Today’s Wordsmith: Annie Proulx

She has been awarded countless honors and prizes for her strangely beautiful prose – lines that flow like oil over glass yet somehow still succeed in capturing some of the hardest situations and emotions for some of the most forceful and obdurate characters in modern literature. She was awarded the Pulitzer Prize in 1994 for her resplendent novel, The Shipping News. While I consider all of her works notable, the ones that stand out the most are Accordion Crimes, Close Range (her first book of short stories focusing on the raw, harsh life of Wyoming ranchers and featuring the wonderful-and-let-no-one-tell-you-different final story, “Brokeback Mountain”), and Bad Dirt: Wyoming Stories 2.

If you are interested in reading prose that very few writers today can match in talent and gravity (of the authors I read, only Marilynne Robinson and Michael Chabon come to mind as possible equals), I suggest you begin with the Pulitzer Prize-winner, The Shipping News. Do yourself a favor, though; read the book.

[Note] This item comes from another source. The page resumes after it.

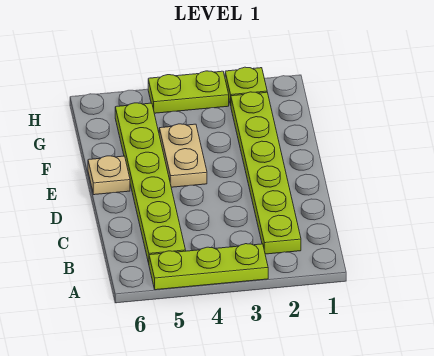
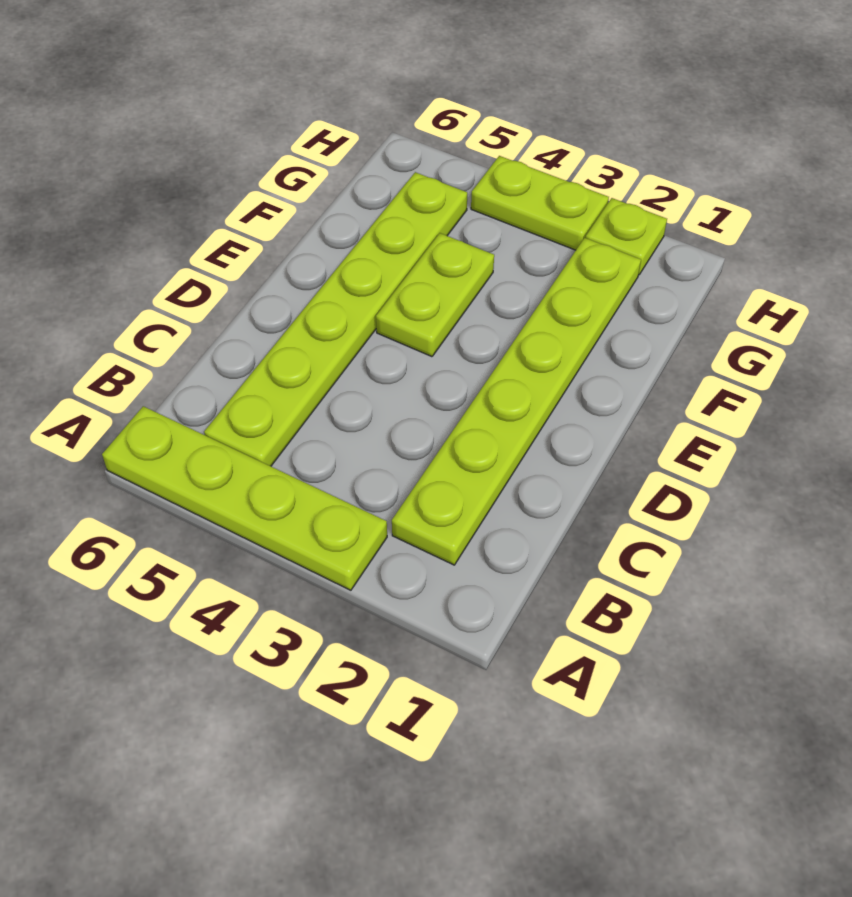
lime 1x3 plate [149,244,268,290] -> lime 1x4 plate [102,406,387,590]
tan 1x2 plate [159,124,207,187] -> lime 1x2 plate [376,233,494,357]
tan 1x1 plate [88,156,130,195] -> none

The movie is three stars at best, but Proulx’s delicately layered narrative will captivate you in ways few novels can. When you’ve finished that and if you think you’ve got a strong stomach when it comes to digesting depraved characters, Close Range is one of the greatest collections of short stories I have read in recent years (Proulx does with Wyoming what Flannery O’Connor did with the South). Here’s a sample from “A Lonely Coast”:

You ever see a house burning up in the night, way to hell and gone out there on the plains? Nothing but blackness and your headlights cutting a little wedge into it, could be the middle of the ocean for all you can see. And in that big dark a crown of flame the size of your thumbnail trembles. You’ll drive for an hour seeing it until it burns out or you do, until you pull off the road to close your eyes or look up at sky punched with bullet holes. And you might think about the people in the burning house, see them trying for the stairs, but mostly you don’t give a damn. They are too far away, like everything else.
The year I lived in that junk trailer in the Crazy Woman Creek drainage I thought Josanna Skiles was like that, the house on fire in the night that you could only watch.